* WHAT IS REQUIRED *
Go through the records and tally the lines that include the word "linejoin". The answer is that total alone.

********

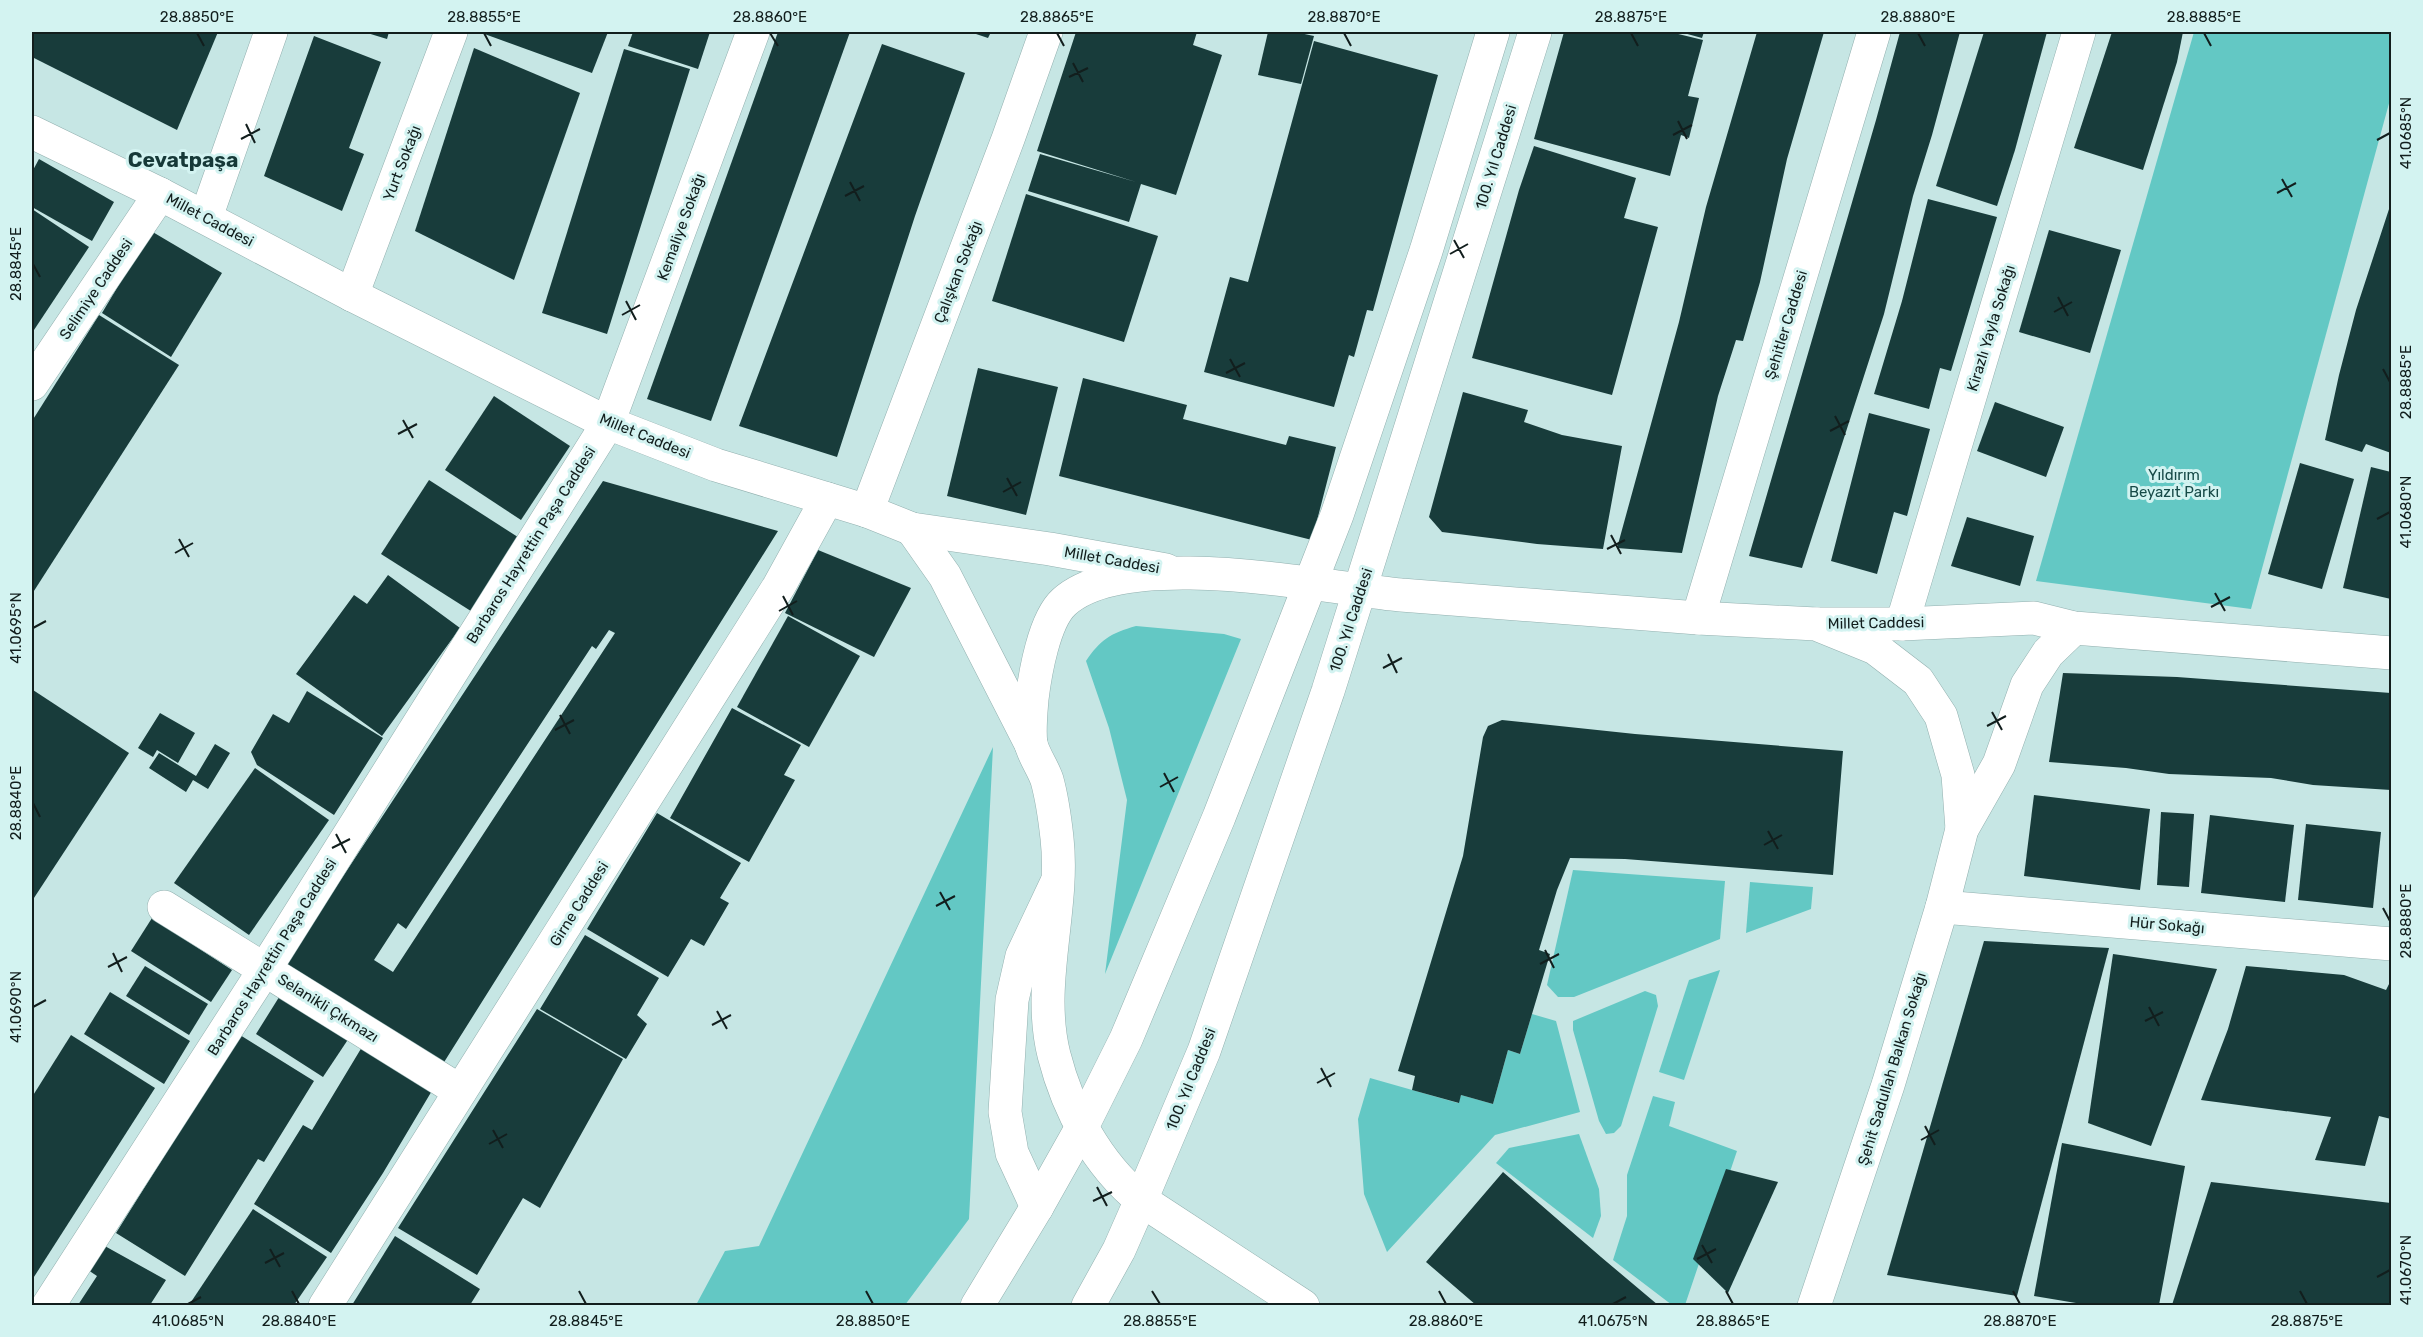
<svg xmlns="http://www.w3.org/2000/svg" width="2423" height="1337" viewBox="0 0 2423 1337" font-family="Rubik,sans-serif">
<rect width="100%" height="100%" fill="#c6e6e4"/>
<g fill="#63c8c4">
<polygon points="2194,32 2391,32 2391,96 2251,609 2036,581"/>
<path d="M1136 626 1224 634 1241 639 1105 974 1127 800 1109 728 1086 661C1100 640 1111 633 1136 626Z"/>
<polygon points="993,747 969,1219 905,1305 696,1305 725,1251 759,1246"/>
<polygon points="1573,870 1725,881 1720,939 1574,997 1558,997 1547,985"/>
<polygon points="1750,882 1813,887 1811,909 1746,933"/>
<polygon points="1720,970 1684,1080 1659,1072 1689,980"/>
<polygon points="1645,991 1656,995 1658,1006 1621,1126 1614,1133 1606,1134 1599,1121 1573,1030 1573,1021"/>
<polygon points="1532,1014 1556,1021 1580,1112 1495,1135 1387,1252 1364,1194 1358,1119 1370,1078 1458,1103 1461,1095 1493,1104 1508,1050 1520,1054"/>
<polygon points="1653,1096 1675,1102 1669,1126 1737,1151 1685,1305 1672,1305 1613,1260 1627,1216 1627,1175"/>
<polygon points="1579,1134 1599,1189 1601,1216 1593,1238 1496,1163 1509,1148"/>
</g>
<g fill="#183c3b" fill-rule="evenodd">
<polygon points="32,32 218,32 177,130 32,57"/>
<polygon points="364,32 389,32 387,39"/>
<polygon points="479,32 608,32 592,73"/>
<polygon points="633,32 710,32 698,69 628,46"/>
<polygon points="778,32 850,32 711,421 647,399"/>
<polygon points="970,32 991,32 988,38"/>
<polygon points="1076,32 1197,32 1193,45 1222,55 1176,195 1141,184 1129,222 1028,191 1040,154 1136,182 1037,151"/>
<polygon points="1268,32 1295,32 1314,36 1301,84 1258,75"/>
<polygon points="1564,32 1670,32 1703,40 1688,96 1699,98 1689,138 1681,135 1670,176 1534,139"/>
<polygon points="1680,32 1704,32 1702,38"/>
<polygon points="1757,32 1824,32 1787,159 1760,282 1743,341 1736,340 1718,396 1682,553 1617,548 1679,322 1706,207"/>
<polygon points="1900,32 1960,32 1932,135 1913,196 1884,314 1802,568 1749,556 1876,120"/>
<polygon points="1984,32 2047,32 2015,150 1997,206 1936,186"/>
<polygon points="2112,32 2183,32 2177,62 2143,170 2074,148"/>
<polygon points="314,36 381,62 349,148 364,154 342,211 264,176"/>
<polygon points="1314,41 1438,75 1373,311 1367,310 1354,357 1349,355 1334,407 1204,372 1230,277 1248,282"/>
<polygon points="882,44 965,73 915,216 837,457 739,426"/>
<polygon points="474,48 580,93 514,280 415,231"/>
<polygon points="624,49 690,69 607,334 542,313"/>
<polygon points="1534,146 1636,178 1624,218 1658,227 1612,395 1472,358 1519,190"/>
<polygon points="39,159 114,202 92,241 32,207 32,172"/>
<polygon points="1026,194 1158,236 1124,342 992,301"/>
<polygon points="1928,199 1997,217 1951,371 1940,368 1929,409 1874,394 1902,301"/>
<polygon points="2391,203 2391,453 2366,444 2362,452 2325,440 2339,375 2356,310"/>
<polygon points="32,209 89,247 32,333"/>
<polygon points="2049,230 2121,250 2090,353 2019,332"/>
<polygon points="151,231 222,273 171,357 102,313"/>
<polygon points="99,315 179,365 32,594 32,421"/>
<polygon points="978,368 1058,387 1026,515 947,496"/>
<polygon points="1083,378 1187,405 1183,419 1286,445 1289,436 1336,447 1312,540 1059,476"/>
<polygon points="1463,392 1528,410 1524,422 1562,435 1622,446 1603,549 1537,544 1442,532 1429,517"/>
<polygon points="494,396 570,446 521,520 445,470"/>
<polygon points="1995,402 2064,427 2046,477 1977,451"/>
<polygon points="1869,413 1930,429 1907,516 1894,512 1877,574 1831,561"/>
<polygon points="2300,463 2354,479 2322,589 2268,574"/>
<polygon points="2371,467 2391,472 2391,599 2343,588"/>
<polygon points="429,480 521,539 474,613 381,554"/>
<path d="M603 481 778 531 441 1067 284 966ZM609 630 615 633 393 972 374 960 398 923 406 929 592 646 596 649Z"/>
<polygon points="1967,517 2034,536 2020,586 1951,566"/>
<polygon points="818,550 911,588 874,657 785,613"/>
<polygon points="388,575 460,628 382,736 296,674 354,595 367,604"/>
<polygon points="788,616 860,656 809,747 737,707"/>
<polygon points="2063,673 2177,677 2391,693 2391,790 2313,785 2271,778 2169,774 2126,768 2049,762"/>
<polygon points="33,690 129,753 32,901 32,693"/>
<polygon points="307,691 383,738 334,815 257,765 251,752 273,714 289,723"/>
<polygon points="732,708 801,745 784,775 795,780 749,862 670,818"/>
<polygon points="160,713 195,733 178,763 157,750 153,757 138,748"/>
<polygon points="1502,720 1635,734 1843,751 1833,875 1625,859 1570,858 1557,890 1539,950 1550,954 1520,1054 1508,1050 1493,1104 1461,1095 1459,1103 1412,1090 1415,1076 1398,1071 1463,856 1483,737 1488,726"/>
<polygon points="215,744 230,753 208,789 193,780 186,792 149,768 159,753 196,776"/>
<polygon points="255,768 329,820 249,935 174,883"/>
<polygon points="2034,795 2150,809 2140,890 2024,876"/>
<polygon points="2161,812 2194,814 2189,887 2157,885"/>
<polygon points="657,813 741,863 720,898 729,903 704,946 691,939 668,977 587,929"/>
<polygon points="2210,815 2294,825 2285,902 2201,893"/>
<polygon points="2306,824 2381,832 2373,908 2298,900"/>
<polygon points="152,918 232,970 211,1002 131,951"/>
<polygon points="585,935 659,978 637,1015 647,1024 626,1059 540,1009"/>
<polygon points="1984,941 2109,948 2017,1296 1887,1275"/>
<polygon points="2113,954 2217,969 2151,1146 2088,1123"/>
<polygon points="145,966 208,1004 189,1035 126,996"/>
<polygon points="2246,966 2344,975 2386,990 2391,980 2391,1119 2379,1116 2365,1166 2315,1160 2331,1117 2201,1100 2228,1029"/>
<polygon points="110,992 190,1041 164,1084 84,1034"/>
<polygon points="281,994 349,1038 323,1077 256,1034"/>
<polygon points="537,1009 623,1059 540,1208 523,1198 477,1275 398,1228"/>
<polygon points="71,1035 155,1088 32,1280 32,1097"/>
<polygon points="240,1035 314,1081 264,1162 258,1159 185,1276 116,1233"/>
<polygon points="362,1047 433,1089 383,1173 331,1253 254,1204 303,1125 312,1130"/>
<polygon points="2062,1143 2185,1166 2159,1305 2088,1305 2034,1296"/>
<polygon points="1726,1169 1778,1182 1728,1293 1693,1259"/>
<polygon points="1503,1172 1601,1257 1658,1305 1476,1305 1426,1262"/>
<polygon points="2211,1182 2391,1203 2391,1305 2172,1305"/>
<polygon points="253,1209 327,1257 294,1305 189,1305"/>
<polygon points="395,1236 480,1289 470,1305 352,1305"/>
<polygon points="103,1245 166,1280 150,1305 78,1305 97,1276 88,1270"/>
</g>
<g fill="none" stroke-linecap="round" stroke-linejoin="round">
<g stroke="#92b0af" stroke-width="34">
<g id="street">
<polyline points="206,217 271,32"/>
<polyline points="352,295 451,32"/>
<polyline points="32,384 160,194"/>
<polyline points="867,511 1008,139 1046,32"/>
<polyline points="1698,618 1874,32"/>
<polyline points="1902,624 2079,32"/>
<polyline points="164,907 460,1091"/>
<polyline points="1942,907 2392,944"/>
<polyline points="48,1306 265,969 608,423 753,32"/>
<polyline points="325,1306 779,586 827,499"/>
</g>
</g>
<g stroke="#92b0af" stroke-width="34">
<g id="secondary">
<polyline points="32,132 160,194 352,295 608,423 716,465 867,511 912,529 1050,549 1166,570"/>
<polyline points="912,529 945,576 1031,744"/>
<polyline points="1817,624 1902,624 2034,618 2074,628 2392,653"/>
</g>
</g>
<g stroke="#92b0af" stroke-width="34">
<g id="primary">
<polyline points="1082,1127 1126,1039 1219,817 1337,515 1426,251 1493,32"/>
<polyline points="1141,1200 1204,1051 1328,691 1535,32"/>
<path d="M1303 1306 1141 1200C1097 1164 1068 1110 1054 1055 1036 984 1065 909 1057 838 1055 820 1052 798 1047 780 1043 768 1034 756 1031 744 1029 731 1031 712 1032 699 1035 674 1044 620 1064 602 1126 546 1321 587 1401 595L1698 618 1816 624 1875 648 1918 681 1941 716 1958 775 1962 829"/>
<polyline points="1814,1306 1888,1085 1942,907 1962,829 1999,764 2027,685 2048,653 2074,628"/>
</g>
</g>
<g stroke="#92b0af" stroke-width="34">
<g id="highway">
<polyline points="1037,1207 1012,1153 1005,1112 1012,1000 1022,956 1056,884"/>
<polyline points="977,1306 1037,1207 1082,1127"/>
<polyline points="1088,1306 1119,1250 1141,1200"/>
</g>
</g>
<use href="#street" stroke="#fff" stroke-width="33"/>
<use href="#secondary" stroke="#fff" stroke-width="33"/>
<use href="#primary" stroke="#fff" stroke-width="33"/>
<use href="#highway" stroke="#fff" stroke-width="33"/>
</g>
<path fill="none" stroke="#121e1d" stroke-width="2" d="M197 33 204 46M484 33 491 46M770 33 778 46M1057 33 1064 46M1344 33 1351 46M1631 33 1638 46M1918 33 1925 46M2204 33 2211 46M1073 63 1083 82M1069 77 1088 68M1678 121 1687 139M246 124 255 143M1673 135 1692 125M241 139 260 129M2377 140 2390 133M2282 179 2292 197M850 182 860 201M2277 193 2296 183M845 196 864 186M1454 240 1464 258M1450 254 1468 244M33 264 40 277M2058 297 2068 316M626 301 636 320M2054 312 2072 302M622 315 640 305M1230 359 1240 377M2383 369 2390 382M1226 373 1245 363M1835 416 1845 435M403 420 413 438M1830 431 1849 421M398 434 417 424M1007 478 1017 496M1003 492 1021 482M2377 519 2390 512M1611 535 1621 554M179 539 189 557M1607 549 1625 540M175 553 193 543M2215 593 2225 611M783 596 793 615M2211 607 2230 597M779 611 797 601M33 628 46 621M1388 654 1397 673M1383 668 1402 658M1992 712 2002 730M560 715 570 734M1987 726 2006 716M555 730 574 720M1164 773 1174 792M1160 787 1178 777M33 803 40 817M1768 831 1778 849M336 834 346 853M1764 845 1782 835M332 848 350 839M940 892 950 910M936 906 955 896M2383 908 2390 921M1545 950 1554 968M113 953 122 972M1540 964 1559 954M108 967 127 957M33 1007 46 1000M2149 1007 2159 1026M717 1011 727 1029M2145 1021 2163 1012M712 1025 731 1015M1321 1068 1331 1087M1317 1083 1335 1073M1925 1126 1935 1145M493 1130 503 1148M1921 1140 1939 1130M489 1144 507 1134M1097 1187 1107 1206M1093 1201 1112 1192M1702 1245 1712 1263M270 1249 280 1267M1697 1259 1716 1249M265 1263 284 1253M2377 1277 2390 1270M292 1291 299 1304M579 1291 586 1304M866 1291 873 1304M1152 1291 1160 1304M1439 1291 1446 1304M1726 1291 1733 1304M2013 1291 2020 1304M2300 1291 2307 1304M188 1304 201 1297M1613 1304 1626 1297"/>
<g text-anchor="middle" stroke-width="6" stroke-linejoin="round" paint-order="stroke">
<g font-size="15" fill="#121e1d" stroke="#d3f3f1">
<text transform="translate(1496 157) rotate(-73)" y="5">100. Yıl Caddesi</text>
<text transform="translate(402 163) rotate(-69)" y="5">Yurt Sokağı</text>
<text transform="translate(210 220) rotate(28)" y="5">Millet Caddesi</text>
<text transform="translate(681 227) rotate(-70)" y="5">Kemaliye Sokağı</text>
<text transform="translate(958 272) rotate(-69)" y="5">Çalışkan Sokağı</text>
<text transform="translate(96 289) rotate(-56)" y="5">Selimiye Caddesi</text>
<text transform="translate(1786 325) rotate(-73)" y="5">Şehitler Caddesi</text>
<text transform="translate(1991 328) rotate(-73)" y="5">Kirazlı Yayla Sokağı</text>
<text transform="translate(645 436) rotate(22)" y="5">Millet Caddesi</text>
<text transform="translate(531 545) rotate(-58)" y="5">Barbaros Hayrettin Paşa Caddesi</text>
<text transform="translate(1112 560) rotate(10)" y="5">Millet Caddesi</text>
<text transform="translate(1351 620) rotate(-72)" y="5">100. Yıl Caddesi</text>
<text transform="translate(1876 623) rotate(-1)" y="5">Millet Caddesi</text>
<text transform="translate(579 904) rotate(-58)" y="5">Girne Caddesi</text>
<text transform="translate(2167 925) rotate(5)" y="5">Hür Sokağı</text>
<text transform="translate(272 957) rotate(-58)" y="5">Barbaros Hayrettin Paşa Caddesi</text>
<text transform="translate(328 1008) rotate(32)" y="5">Selanikli Çıkmazı</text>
<text transform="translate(1892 1069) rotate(-73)" y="5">Şehit Sadullah Balkan Sokağı</text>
<text transform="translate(1191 1079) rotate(-68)" y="5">100. Yıl Caddesi</text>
</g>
<g font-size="15" fill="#174a48" stroke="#d3f3f1">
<text x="2174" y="480">Yıldırım<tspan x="2174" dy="17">Beyazıt Parkı</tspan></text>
</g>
<g font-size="21" font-weight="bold" fill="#163938" stroke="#d3f3f1">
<text x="183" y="167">Cevatpaşa</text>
</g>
</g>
<rect width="2423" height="1337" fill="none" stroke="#d3f3f1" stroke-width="66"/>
<rect x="33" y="33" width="2357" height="1271" fill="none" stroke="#121e1d" stroke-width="2"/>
<g font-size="15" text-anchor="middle" fill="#121e1d">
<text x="197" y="22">28.8850°E</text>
<text x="484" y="22">28.8855°E</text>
<text x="770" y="22">28.8860°E</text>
<text x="1057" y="22">28.8865°E</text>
<text x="1344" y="22">28.8870°E</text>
<text x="1631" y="22">28.8875°E</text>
<text x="1918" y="22">28.8880°E</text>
<text x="2204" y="22">28.8885°E</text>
<text transform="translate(2406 133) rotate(-90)" y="5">41.0685°N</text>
<text transform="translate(16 264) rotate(-90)" y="5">28.8845°E</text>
<text transform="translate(2406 382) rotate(-90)" y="5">28.8885°E</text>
<text transform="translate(2406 512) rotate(-90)" y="5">41.0680°N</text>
<text transform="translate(16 628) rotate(-90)" y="5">41.0695°N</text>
<text transform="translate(16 803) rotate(-90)" y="5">28.8840°E</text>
<text transform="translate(2406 921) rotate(-90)" y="5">28.8880°E</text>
<text transform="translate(16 1007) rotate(-90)" y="5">41.0690°N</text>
<text transform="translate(2406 1270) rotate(-90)" y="5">41.0670°N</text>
<text x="188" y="1326">41.0685°N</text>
<text x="299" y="1326">28.8840°E</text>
<text x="586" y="1326">28.8845°E</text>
<text x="873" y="1326">28.8850°E</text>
<text x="1160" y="1326">28.8855°E</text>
<text x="1446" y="1326">28.8860°E</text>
<text x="1613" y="1326">41.0675°N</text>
<text x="1733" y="1326">28.8865°E</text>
<text x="2020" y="1326">28.8870°E</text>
<text x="2307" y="1326">28.8875°E</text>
</g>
</svg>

********

* WRITTEN SOLUTION *
2